Oct 15 (Reuters) – Goldman Sachs Group Inc (GS.N) on Friday reported a 66% surge in third-quarter profit that smashed expectations, as Wall Street’s biggest investment bank rode a record wave of M&A activity and initial public offerings.
The bank posted profits of $5.28 billion up from $3.23 billion a year ago, capping a stellar quarter for Wall Street lenders, which have benefited from a rebounding U.S. economy, soaring equity markets and a global deal-making bonanza. Shares of Goldman Sachs were up 2% in mid-morning trading.
Global M&A volumes have shattered all-time records, with deals worth over $1.5 trillion inked by the world’s biggest investment banks in the third quarter, according to Refinitiv data. Goldman comfortably held its top ranking as the world’s leading bank in M&A advisory, according to the Refinitiv data.
Those surging M&A fees drove Goldman Sachs’ overall financial advisory revenue up 225% to $1.65 billion, while underwriting revenue, which has been boosted by a rush of private companies looking to go public, surged 33% to $1.90 billion.
All told, Goldman’s investment bank boasted its second-best quarter ever, with total revenue of $3.70 billion, and executives said they expect revenues to continue to be strong. “I remain optimistic about (opportunities),” Goldman Sachs Chief Executive Officer David Solomon said on a call with analysts. “Activity levels remain high particularly in investment banking.”
Earnings per share were $14.93 from $8.98 a year earlier, outstripping the $10.18 per share analysts had predicted, according to the IBES estimate from Refinitiv. Goldman’s global markets trading business, which accounts for roughly 41% of overall revenue, reported revenue of $5.61 billion, up 23%.
The bank has been steadily expanding its prime brokerage business, where it handles trades for hedge funds, picking up clients and assets as other banks have trimmed their prime divisions. Additionally, it has gained market share when it comes to financing clients’ equity investing, according to its quarterly report.

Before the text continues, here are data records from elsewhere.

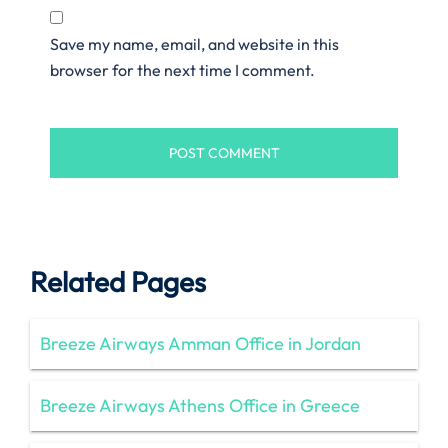
Save my name, email, and website in this
browser for the next time I comment.
Related Pages
Breeze Airways Amman Office in Jordan
Breeze Airways Athens Office in Greece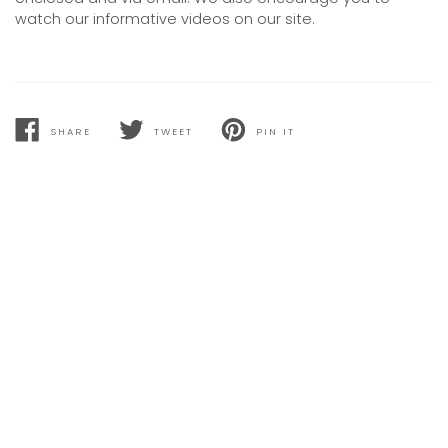
watch our informative videos on our site.
SHARE
TWEET
PIN IT
SHARE
TWEET
PIN
ON
ON
ON
FACEBOOK
TWITTER
PINTEREST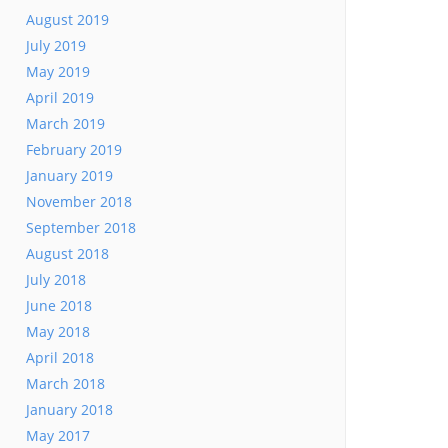
August 2019
July 2019
May 2019
April 2019
March 2019
February 2019
January 2019
November 2018
September 2018
August 2018
July 2018
June 2018
May 2018
April 2018
March 2018
January 2018
May 2017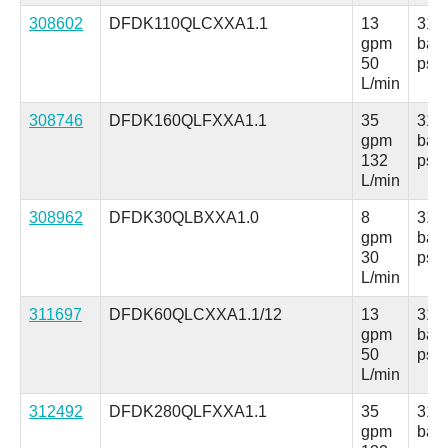
308602
DFDK110QLCXXA1.1
13
315
gpm
bar
50
psi
L/min
308746
DFDK160QLFXXA1.1
35
315
gpm
bar
132
psi
L/min
308962
DFDK30QLBXXA1.0
8
315
gpm
bar
30
psi
L/min
311697
DFDK60QLCXXA1.1/12
13
315
gpm
bar
50
psi
L/min
312492
DFDK280QLFXXA1.1
35
315
gpm
bar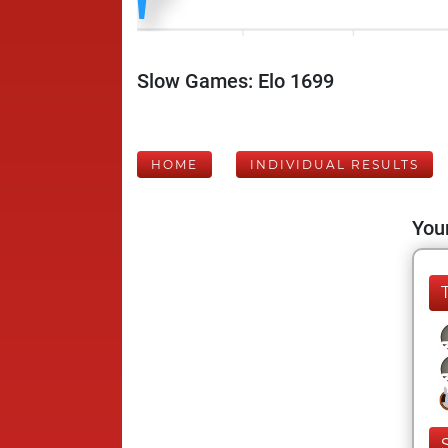
Slow Games: Elo 1699
HOME
INDIVIDUAL RESULTS
Your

Those gains in prime brokerage and equity financing helped Goldman roughly double its equity trading revenue this quarter to $3.1 billion from $2.1a year ago. That was higher than rival Morgan Stanley, which reported trading revenue of $2.87 billion and is typically number one in this line of business.
Morgan Stanley (MS.N) said on Thursday that its third-quarter profit rose 38%, while JPMorgan Chase & Co (JPM.N) reported a 24% rise. read more Citigroup Inc. (C.N) and Bank of America Corp (BAC.N), which were likewise buoyed by deal fees and equities trading, increased profits by 48% and 64%, respectively. All the banks handily beat estimates.
“Clearly, upside was anticipated given what we’d seen from peers, but not this much upside,” Credit Suisse analyst Susan Roth Katzke wrote in a note to investors on Friday. “The beat was broad-based.”